Regardless of which of these applies, the purchaser’s primary concern will be in relation to the vendor’s agency agreement and proper “due diligence” would include at least the following:

  1. Sighting copies of the agreements and owners corporation resolutions approving owners corporations’ entry into them, in order to confirm valid execution of the agreements, in light of the requirements of the strata management legislation applicable at the time of the agreement.
  1. Confirming the remaining term of each agreement.
  1. Confirming the services to be provided under the agreement, particularly those services which are covered by a fixed fee and not costed on a time costing basis
  1. Confirming that the agreement permits assignment or novation or if owners corporation consent is required, that it has been or can be obtained. A business sale contract may make the sale conditional on such consents being obtained or it may make payment of part of the price conditional on such consents being obtained and this will determine whether the sale falls over or proceeds at a reduced price if some required consents are not obtained.
  1. Where an agreement is to be assigned, confirming that there are no grounds for termination of the agreement, i.e. that the vendor has complied with its obligations under the agreement.
  1. Investigating the quality of the accounts and other records maintained by the vendor for its clients and the cost of bringing up to an appropriate standard where they currently fall below that standard. In our expense, very substantial costs can be incurred bringing records up to an appropriate standard, which can be very difficult to recover from the client owners corporation.
  1. For agreements entered into, renewed or varied on or after 12 November 2016, if one of the parties is a “small business” as defined in the Australian Consumer Law, confirming that the terms of the agreement do not infringe the “unfair contract terms” provisions of the Australian Consumer Law.
  1. Confirming that the agreement contains all necessary provisions from the purchaser’s point of view. By way of example, many agency agreements do not adequately address work health and safety issues, in that work health and safety legislation potentially requires agents to take action, the cost of which may or may not be recoverable from the client owners corporation, depending on the terms of the agreement.

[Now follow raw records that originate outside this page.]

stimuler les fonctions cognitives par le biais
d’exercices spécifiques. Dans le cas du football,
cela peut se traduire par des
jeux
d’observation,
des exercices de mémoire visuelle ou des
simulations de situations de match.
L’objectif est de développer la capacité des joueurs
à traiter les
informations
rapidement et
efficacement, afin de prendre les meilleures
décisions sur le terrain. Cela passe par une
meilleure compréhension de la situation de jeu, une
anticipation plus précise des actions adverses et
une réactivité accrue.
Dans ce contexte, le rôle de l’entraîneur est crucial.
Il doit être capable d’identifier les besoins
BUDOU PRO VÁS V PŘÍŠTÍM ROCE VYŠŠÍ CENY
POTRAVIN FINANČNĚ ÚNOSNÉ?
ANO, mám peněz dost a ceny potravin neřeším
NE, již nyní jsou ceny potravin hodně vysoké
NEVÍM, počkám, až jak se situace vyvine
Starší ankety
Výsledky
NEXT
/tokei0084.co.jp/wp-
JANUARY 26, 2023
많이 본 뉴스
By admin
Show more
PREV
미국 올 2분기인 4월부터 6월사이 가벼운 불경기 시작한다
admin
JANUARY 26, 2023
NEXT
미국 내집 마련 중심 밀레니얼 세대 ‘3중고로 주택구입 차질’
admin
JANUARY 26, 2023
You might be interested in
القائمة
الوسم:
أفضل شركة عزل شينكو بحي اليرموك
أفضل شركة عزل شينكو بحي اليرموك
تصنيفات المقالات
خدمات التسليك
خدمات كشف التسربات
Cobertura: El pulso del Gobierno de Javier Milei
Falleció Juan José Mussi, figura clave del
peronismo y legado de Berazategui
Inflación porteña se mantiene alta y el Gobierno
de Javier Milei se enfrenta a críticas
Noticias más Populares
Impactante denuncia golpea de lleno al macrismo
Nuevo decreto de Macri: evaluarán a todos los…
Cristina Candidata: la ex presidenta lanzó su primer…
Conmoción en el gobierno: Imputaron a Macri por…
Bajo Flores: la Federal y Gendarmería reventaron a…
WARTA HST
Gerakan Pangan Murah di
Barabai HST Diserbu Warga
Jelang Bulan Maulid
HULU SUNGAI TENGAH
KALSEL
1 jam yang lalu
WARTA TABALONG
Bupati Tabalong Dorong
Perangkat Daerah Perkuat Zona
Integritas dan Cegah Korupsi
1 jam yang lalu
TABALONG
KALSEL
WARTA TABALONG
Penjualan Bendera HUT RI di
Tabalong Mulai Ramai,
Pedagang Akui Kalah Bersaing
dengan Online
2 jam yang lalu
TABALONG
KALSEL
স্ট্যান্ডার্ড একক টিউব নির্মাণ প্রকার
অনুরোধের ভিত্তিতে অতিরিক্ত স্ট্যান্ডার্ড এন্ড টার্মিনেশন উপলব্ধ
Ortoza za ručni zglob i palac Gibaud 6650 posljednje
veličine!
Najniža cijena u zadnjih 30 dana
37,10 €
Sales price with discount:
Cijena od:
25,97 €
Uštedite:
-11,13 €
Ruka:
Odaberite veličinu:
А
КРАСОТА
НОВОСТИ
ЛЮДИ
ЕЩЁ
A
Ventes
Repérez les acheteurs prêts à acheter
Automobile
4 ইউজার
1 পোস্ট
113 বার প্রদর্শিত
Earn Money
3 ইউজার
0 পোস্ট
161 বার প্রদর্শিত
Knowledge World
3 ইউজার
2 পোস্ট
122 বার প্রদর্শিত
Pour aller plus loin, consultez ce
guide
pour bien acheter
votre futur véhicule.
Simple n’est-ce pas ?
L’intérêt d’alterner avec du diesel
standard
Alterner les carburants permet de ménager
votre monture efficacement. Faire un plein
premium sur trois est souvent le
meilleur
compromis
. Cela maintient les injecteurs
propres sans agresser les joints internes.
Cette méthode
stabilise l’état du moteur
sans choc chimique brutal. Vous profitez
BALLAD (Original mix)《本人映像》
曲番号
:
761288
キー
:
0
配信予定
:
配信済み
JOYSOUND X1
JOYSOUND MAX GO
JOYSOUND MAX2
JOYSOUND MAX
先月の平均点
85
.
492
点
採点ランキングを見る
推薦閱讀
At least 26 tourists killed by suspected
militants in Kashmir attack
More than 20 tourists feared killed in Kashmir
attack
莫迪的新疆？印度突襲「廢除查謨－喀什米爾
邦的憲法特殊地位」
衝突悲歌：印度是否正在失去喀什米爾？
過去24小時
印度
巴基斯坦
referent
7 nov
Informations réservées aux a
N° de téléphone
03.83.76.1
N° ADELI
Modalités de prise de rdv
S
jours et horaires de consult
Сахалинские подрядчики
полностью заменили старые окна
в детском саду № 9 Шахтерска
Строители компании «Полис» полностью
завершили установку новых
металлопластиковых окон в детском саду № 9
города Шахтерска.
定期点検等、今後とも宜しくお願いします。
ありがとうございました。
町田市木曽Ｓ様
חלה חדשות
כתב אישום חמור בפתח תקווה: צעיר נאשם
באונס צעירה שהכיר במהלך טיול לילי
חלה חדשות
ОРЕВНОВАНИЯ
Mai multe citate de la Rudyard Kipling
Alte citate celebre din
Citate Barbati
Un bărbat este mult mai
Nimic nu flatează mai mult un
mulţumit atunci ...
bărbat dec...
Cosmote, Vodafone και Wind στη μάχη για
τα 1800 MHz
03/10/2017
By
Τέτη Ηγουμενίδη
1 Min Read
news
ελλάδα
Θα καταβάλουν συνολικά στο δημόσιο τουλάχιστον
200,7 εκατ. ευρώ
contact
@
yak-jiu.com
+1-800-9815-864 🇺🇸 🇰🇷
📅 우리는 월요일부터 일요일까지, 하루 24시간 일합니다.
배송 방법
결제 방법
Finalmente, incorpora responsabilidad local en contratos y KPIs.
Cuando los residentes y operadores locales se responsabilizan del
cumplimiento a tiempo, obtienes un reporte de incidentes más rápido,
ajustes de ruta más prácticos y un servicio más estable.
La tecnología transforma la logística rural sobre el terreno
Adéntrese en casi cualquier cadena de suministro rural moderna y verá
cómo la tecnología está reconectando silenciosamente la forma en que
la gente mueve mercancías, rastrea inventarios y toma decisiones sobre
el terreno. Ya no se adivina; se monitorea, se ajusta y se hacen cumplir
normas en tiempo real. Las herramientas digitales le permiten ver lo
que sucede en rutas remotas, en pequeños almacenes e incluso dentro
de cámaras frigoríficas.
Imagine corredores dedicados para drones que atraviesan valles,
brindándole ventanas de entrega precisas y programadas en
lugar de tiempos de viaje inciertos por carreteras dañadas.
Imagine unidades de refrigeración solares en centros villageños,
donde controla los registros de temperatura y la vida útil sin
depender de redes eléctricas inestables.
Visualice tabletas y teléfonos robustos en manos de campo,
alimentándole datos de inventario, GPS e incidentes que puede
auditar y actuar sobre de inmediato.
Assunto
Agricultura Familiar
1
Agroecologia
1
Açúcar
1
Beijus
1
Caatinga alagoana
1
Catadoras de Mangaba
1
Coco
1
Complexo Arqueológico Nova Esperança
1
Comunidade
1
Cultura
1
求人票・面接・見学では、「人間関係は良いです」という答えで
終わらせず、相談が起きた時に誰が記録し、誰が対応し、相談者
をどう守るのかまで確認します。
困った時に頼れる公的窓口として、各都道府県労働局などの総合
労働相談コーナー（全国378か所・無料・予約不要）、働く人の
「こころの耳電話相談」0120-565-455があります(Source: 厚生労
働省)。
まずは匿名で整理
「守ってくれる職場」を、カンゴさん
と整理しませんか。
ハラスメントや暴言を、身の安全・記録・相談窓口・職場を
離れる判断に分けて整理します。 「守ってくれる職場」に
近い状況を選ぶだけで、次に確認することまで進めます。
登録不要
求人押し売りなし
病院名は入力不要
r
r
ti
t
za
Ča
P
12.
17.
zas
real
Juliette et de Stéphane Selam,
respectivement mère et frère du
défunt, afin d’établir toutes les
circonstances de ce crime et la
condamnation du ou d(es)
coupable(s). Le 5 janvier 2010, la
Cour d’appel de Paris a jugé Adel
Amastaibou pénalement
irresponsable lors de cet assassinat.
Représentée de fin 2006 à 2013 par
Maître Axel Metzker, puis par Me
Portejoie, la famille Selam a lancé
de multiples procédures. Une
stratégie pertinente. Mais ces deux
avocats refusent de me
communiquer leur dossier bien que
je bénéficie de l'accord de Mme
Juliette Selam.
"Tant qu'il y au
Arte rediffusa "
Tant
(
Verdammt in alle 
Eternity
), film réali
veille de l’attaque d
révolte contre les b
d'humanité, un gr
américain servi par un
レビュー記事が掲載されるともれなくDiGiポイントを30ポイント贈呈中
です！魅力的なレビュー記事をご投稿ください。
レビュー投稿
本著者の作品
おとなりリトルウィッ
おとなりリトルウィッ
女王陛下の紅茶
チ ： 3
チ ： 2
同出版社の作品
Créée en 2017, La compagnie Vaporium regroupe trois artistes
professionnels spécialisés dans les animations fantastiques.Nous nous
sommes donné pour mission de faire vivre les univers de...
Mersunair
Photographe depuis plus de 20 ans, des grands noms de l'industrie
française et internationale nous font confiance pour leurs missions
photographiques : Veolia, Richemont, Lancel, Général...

If the purchaser acquires the whole of the vendor’s business and not just its interest in its agency agreements with its clients, it would also need to consider the following as part of the due diligence process:

  1. What is required in order to obtain the benefit of the vendor’s business premises? If they are owned by the vendor or an associated entity, it may be necessary to enter into a leasing arrangement with the vendor. If they are leased by the vendor, it may be necessary to review the vendor’s lease, confirm that it has been complied with and confirm that it can be assigned or novated.
  1. What is required in order to acquire the equipment of the business, which will involve confirmation that it is owned by the vendor and not subject to encumbrances?
  1. What is required in order to re-employ the vendor’s staff, which will involve investigation of employee entitlements, including superannuation and entry into appropriate employment contracts?

If the purchaser acquires the shareholding in the company operating the business, it would also be necessary to investigate and verify the financial position of the company, including its tax and other liabilities.

***The information contained in this article is general information only and not legal advice. The currency, accuracy and completeness of this article (and its contents) should be checked by obtaining independent legal advice before you take any action or otherwise rely upon its contents in any way.